A Whole Life by Robert Seethaler, translated by Charlotte Collins.

Of the books on the shortlist, both Han Kang’s pleasingly weird The Vegetarian (one of the best novels published this year in the US) or Yan Lianke’s The Four Books could halt Ferrante’s inevitable lurch toward the prize. But, again, they won’t.

Does your prize have clout if it isn’t party to betting on Ladbrokes? The UK gambling site hasn’t held betting on the Man Booker International since 2011 (as far as I can tell). Still, how many prizes can claim a shadow jury? The blog “Tony’s Reading List” (which has the tagline “TOO LAZY TO BE A WRITER – TOO EGOTISTICAL TO BE QUIET”) assembled such a jury to police the judges of the International. I think their list is slightly better:

Elena Ferrante (Italy) & Ann Goldstein, The Story of the Lost Child (Europa Editions)
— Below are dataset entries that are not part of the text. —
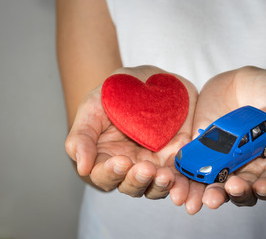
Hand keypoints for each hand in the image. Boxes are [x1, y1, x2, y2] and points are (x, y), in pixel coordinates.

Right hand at [65, 65, 197, 198]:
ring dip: (160, 186)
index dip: (110, 174)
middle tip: (146, 168)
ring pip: (156, 187)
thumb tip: (82, 168)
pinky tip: (183, 183)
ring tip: (165, 175)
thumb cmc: (117, 91)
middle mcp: (131, 164)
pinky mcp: (177, 157)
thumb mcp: (94, 105)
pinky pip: (181, 177)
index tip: (120, 161)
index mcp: (107, 155)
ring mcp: (155, 162)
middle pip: (131, 186)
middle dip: (138, 181)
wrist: (152, 77)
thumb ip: (82, 135)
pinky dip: (183, 184)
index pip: (104, 175)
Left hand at [184, 66, 265, 212]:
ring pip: (214, 184)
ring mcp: (224, 161)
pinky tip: (176, 180)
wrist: (245, 83)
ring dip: (203, 194)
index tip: (259, 188)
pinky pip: (194, 167)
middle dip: (228, 195)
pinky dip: (185, 176)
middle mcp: (248, 167)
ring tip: (193, 198)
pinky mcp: (204, 151)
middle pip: (240, 190)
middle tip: (217, 196)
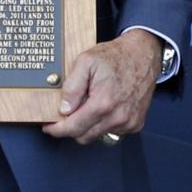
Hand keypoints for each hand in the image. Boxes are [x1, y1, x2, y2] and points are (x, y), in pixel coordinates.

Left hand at [44, 32, 159, 143]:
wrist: (143, 54)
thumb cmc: (115, 57)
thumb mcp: (85, 62)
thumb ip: (72, 87)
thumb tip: (64, 109)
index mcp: (103, 103)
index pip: (73, 128)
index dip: (56, 130)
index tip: (49, 127)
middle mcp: (118, 117)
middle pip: (83, 137)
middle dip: (71, 127)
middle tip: (68, 113)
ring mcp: (129, 122)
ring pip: (97, 136)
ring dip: (89, 125)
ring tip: (90, 105)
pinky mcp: (136, 124)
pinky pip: (112, 132)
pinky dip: (104, 124)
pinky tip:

Han Kang (South Korea) & Deborah Smith, The Vegetarian (Portobello Books)

Maylis de Kerangal (France) & Jessica Moore, Mend the Living (MacLehose Press)

Yan Lianke (China) & Carlos Rojas, The Four Books (Chatto & Windus)

Marie NDiaye (France) & Jordan Stump, Ladivine (MacLehose Press)

Kenzaburō Ōe (Japan) & Deborah Boliver Boehm, Death by Water (Atlantic Books)

How will Ferrante accept the prize when she wins it on May 16? Will she send a comedian? Or Donna Haraway? Is she Donna Haraway? Will Donna Haraway send an abandoned doll to accept the prize? I don’t know.